Later, this same man, Koh Teong Koo, hid and protected the young Mr Lee at the time of the Sook Ching massacre in 1942 during the Japanese Occupation. I decided to draw on this very human side of Mr Lee’s early life.
I also drew on the deprivations of the war years and the inventive improvisations people created. The making and sale of a home-made glue was what initially drew Mr Lee and Geok Chew together. The human being behind any life of unremitting power is better understood if common human emotions can be found and explored.

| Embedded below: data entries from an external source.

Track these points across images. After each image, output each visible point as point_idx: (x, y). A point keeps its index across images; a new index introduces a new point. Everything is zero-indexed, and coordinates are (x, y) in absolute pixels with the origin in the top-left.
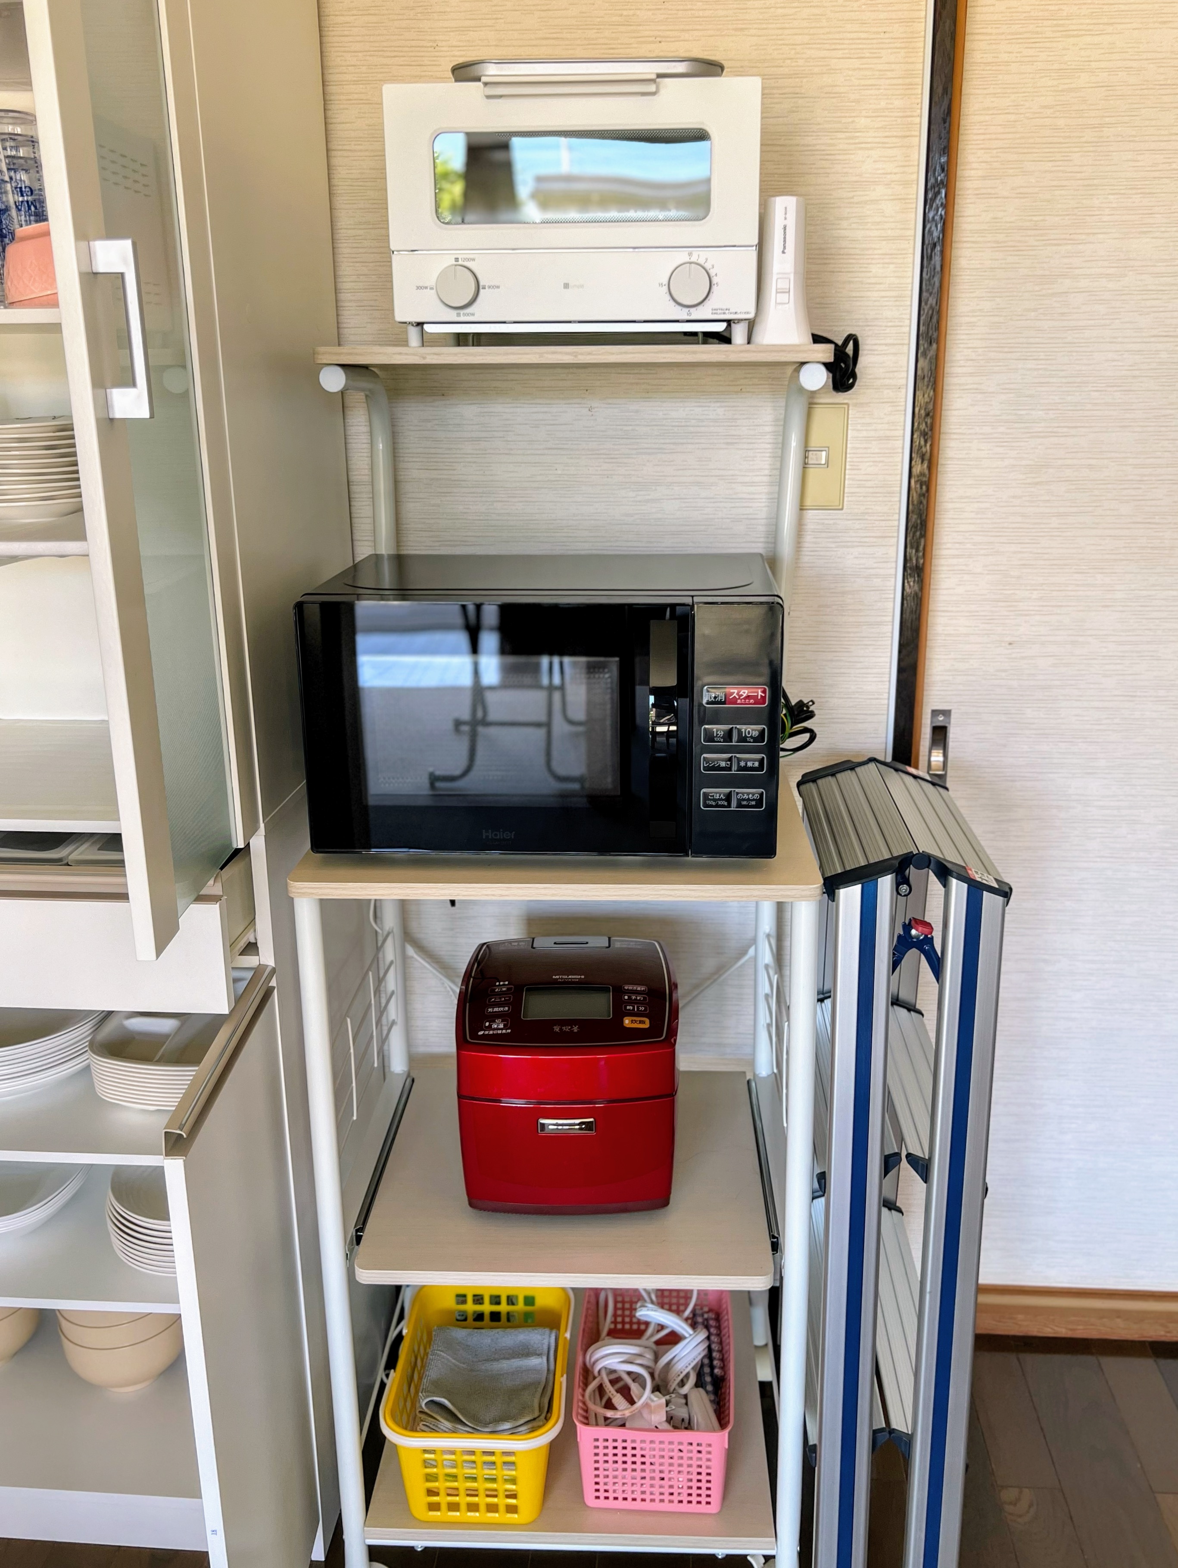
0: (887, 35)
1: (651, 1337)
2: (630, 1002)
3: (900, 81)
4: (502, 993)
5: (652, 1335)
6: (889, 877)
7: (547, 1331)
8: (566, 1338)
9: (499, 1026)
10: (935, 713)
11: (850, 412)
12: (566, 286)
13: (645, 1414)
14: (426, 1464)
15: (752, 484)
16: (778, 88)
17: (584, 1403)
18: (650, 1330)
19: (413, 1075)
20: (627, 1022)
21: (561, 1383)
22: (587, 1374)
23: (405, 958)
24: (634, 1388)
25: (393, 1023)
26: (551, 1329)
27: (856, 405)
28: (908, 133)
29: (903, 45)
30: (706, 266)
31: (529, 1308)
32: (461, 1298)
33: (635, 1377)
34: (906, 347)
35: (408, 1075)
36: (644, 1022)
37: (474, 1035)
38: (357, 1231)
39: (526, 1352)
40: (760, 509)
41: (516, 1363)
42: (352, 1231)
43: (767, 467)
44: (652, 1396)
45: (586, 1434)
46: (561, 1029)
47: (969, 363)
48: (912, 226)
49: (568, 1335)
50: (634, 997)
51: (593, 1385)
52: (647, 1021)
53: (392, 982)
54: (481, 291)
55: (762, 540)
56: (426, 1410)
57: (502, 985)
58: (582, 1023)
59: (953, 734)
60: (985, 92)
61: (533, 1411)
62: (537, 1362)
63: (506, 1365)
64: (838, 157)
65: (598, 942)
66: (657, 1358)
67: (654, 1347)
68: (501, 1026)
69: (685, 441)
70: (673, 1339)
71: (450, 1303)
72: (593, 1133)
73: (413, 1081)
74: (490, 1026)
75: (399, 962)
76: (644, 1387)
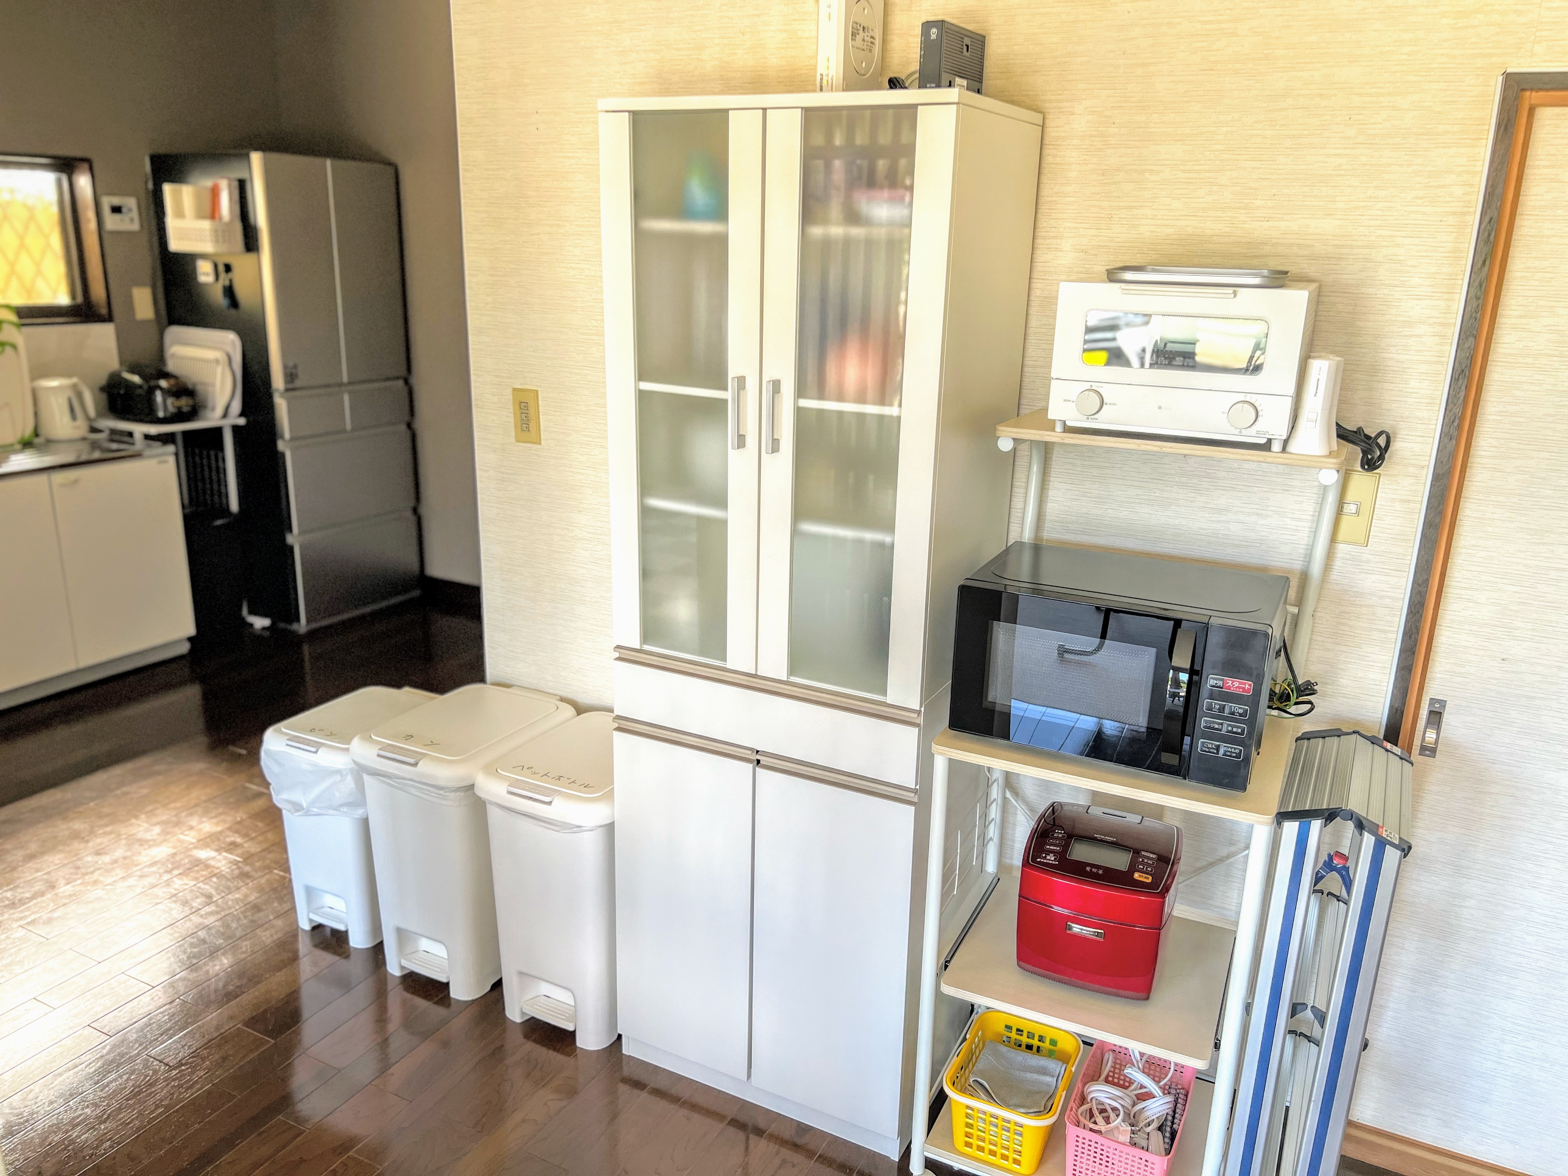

I soon realised however that Mr Lee’s iconic status was an ongoing problem for my work. To deconstruct such a revered and complex figure, both feared and admired, into bite-sized pieces for light public consumption, yet to convey the magnitude of his achievements with the respect and seriousness they deserved, was no easy task, especially in the context of the medium of a musical.

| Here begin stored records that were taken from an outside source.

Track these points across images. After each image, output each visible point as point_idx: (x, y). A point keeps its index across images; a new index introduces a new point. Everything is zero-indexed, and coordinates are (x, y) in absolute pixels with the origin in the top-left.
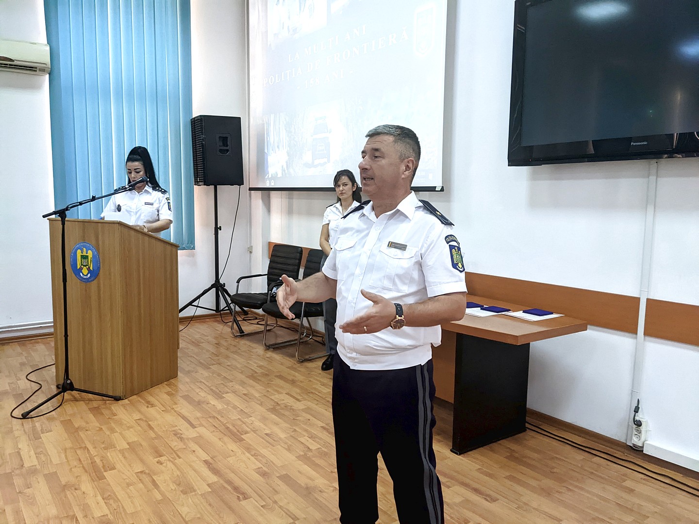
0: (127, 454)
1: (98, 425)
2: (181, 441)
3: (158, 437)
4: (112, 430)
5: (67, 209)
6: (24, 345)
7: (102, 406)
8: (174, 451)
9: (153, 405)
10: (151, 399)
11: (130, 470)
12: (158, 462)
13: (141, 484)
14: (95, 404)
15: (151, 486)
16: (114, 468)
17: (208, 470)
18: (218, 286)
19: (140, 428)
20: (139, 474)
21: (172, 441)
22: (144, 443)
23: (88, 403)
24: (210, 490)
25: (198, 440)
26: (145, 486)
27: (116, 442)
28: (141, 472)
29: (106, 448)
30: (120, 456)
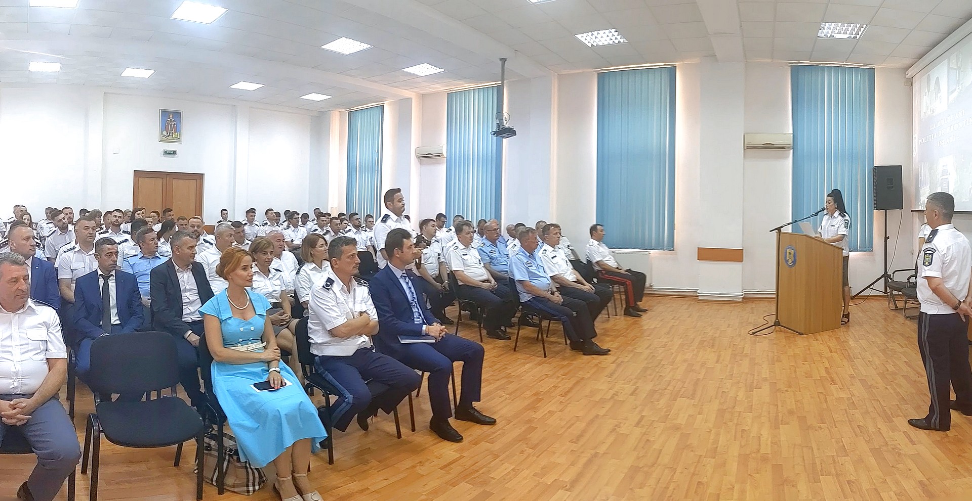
0: (791, 358)
1: (784, 344)
3: (810, 354)
4: (790, 347)
5: (782, 227)
6: (770, 303)
7: (792, 336)
9: (817, 340)
10: (819, 337)
14: (789, 335)
16: (781, 362)
18: (886, 276)
19: (804, 349)
21: (816, 356)
22: (801, 355)
23: (786, 334)
25: (827, 358)
27: (789, 353)
30: (787, 358)
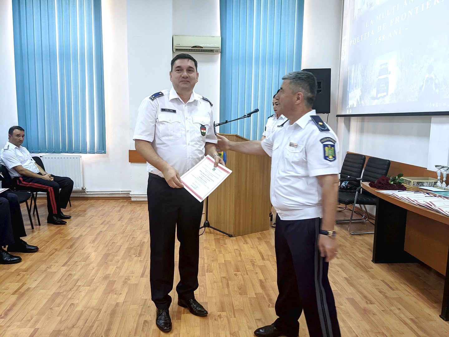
0: (221, 266)
2: (253, 266)
3: (242, 261)
4: (220, 252)
7: (221, 239)
8: (246, 270)
9: (247, 243)
10: (248, 240)
11: (219, 274)
12: (235, 274)
13: (221, 284)
14: (218, 237)
15: (225, 285)
16: (212, 272)
17: (259, 285)
19: (234, 254)
20: (222, 278)
21: (248, 265)
22: (232, 262)
23: (215, 236)
24: (255, 297)
25: (262, 268)
26: (222, 284)
27: (219, 258)
28: (224, 277)
29: (213, 261)
30: (218, 267)
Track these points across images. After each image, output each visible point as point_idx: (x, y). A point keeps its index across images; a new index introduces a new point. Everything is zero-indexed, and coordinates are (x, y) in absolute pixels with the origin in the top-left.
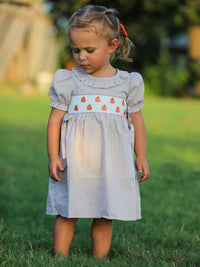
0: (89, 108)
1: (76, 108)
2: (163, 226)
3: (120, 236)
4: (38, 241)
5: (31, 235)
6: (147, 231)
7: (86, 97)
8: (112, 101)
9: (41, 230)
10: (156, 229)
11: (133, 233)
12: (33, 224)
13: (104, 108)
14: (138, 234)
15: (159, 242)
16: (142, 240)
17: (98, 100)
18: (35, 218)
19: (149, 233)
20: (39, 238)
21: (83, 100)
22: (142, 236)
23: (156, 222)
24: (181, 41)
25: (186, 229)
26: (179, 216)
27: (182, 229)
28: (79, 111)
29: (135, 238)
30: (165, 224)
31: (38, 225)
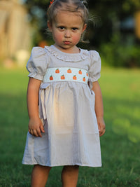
0: (63, 77)
1: (51, 78)
2: (117, 169)
3: (83, 178)
4: (18, 184)
5: (12, 179)
6: (104, 174)
7: (60, 69)
8: (80, 72)
9: (20, 175)
10: (111, 171)
11: (93, 175)
12: (14, 171)
13: (75, 77)
14: (97, 176)
15: (114, 182)
16: (100, 181)
17: (69, 71)
18: (15, 165)
19: (106, 175)
20: (19, 181)
21: (57, 71)
22: (100, 178)
23: (111, 166)
24: (129, 23)
25: (134, 171)
26: (130, 161)
27: (131, 172)
28: (54, 80)
29: (94, 179)
30: (118, 168)
31: (17, 171)
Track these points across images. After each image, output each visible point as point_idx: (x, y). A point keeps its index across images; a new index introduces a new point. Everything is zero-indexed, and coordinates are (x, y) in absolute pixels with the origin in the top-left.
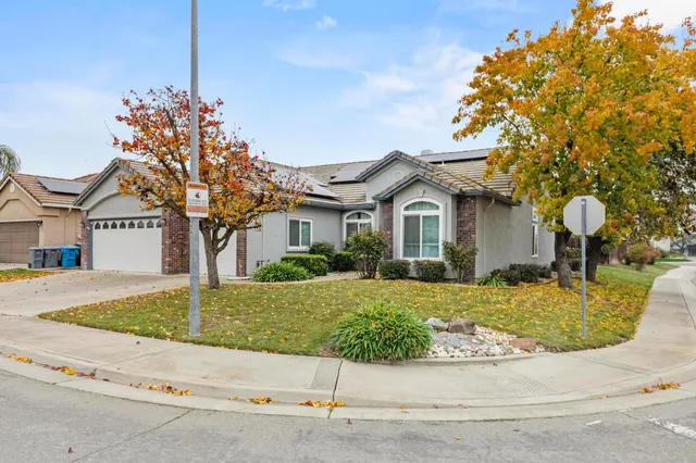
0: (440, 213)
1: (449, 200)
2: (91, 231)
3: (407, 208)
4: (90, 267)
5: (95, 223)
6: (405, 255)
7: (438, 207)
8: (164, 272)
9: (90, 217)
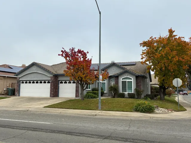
0: (132, 80)
1: (135, 77)
2: (20, 84)
3: (122, 79)
4: (19, 96)
5: (22, 81)
6: (122, 91)
7: (131, 79)
8: (51, 96)
9: (20, 80)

Also, to fit a man’s life and a nation’s history into a couple of hours of human time, means that much of importance will inevitably be simplified and compressed, or even completely ignored.
Over the ensuing months, discussions continued. The pressing and vital question now was which actor should be approached to play Mr Lee. Everything would rest upon his shoulders. A variety of names were thrown up, but whoever was suggested we returned always to one person, Adrian Pang.
Only Adrian seemed to carry within himself the depth and dignity of character we searched for in whoever would impersonate Mr Lee. Would he be interested in the role? Could he even sing?
Looking back now, remembering above all the trepidation that accompanied each step of the production’s journey, it appears as if we were steered forward by a divine hand. The dream was to create an international world class production. How could there be a Singapore musical without Dick Lee? We wished for Dick and miraculously he appeared and wholeheartedly supported the project. Similarly, when we wished for Adrian he materialised, and astoundingly, he could sing. Then, the Singapore Repertory Theatre also came on board.
All the while the budget and risks ballooned but funding was not forthcoming. Filled with passion and dedication, Choon Hiong and Bianca invested their life savings in the project. Then, synchronicity, which had been working quietly all along, finally placed that last spoke of funding in the wheel and the production became a solid entity.
Even after the production opened, this synergism remained, every mishap overcome. On the opening night, actress Sharon Au, playing Mrs Lee, sprained her ankle, but limped on.
Adrian, running onstage in the second act of one performance, collided with a staircase, cutting open his head. He continued onstage, bleeding profusely, unaware of the severity of the injury, thinking the blood was sweat. He never left the stage, and the audience took the blood to signify that Mr Lee had suffered an injury in a riot before coming home to Mrs Lee. Later, Adrian needed 20 stitches.
Right up until opening night, a strong sense of apprehension remained. The production team was aware that in its subject matter, the musical entered areas of political sensitivity never explored before in Singapore. How would the higher authorities respond?
The team pushed forward. Rehearsals began. Excitement built. The beauty of the sets took the breath away. The music soared.
Then fate intervened again in the most bewildering way. Mr Lee passed away in March 2015, leaving Singapore bereft and in shock. The production team was stunned and anticipated an order to delay the musical’s opening. Surprisingly, no such order came, and The LKY Musical opened as planned in July 2015, and was quickly sold out.
Yet, the strange synergism surrounding the production enfolded us once again. The deep poignancy of the times now gave the production an unanticipated depth of relevancy. Suddenly, the musical was more than a vibrant and lively production, it had become an enduring tribute to an iconic and extraordinary man and his equally extraordinary life and times.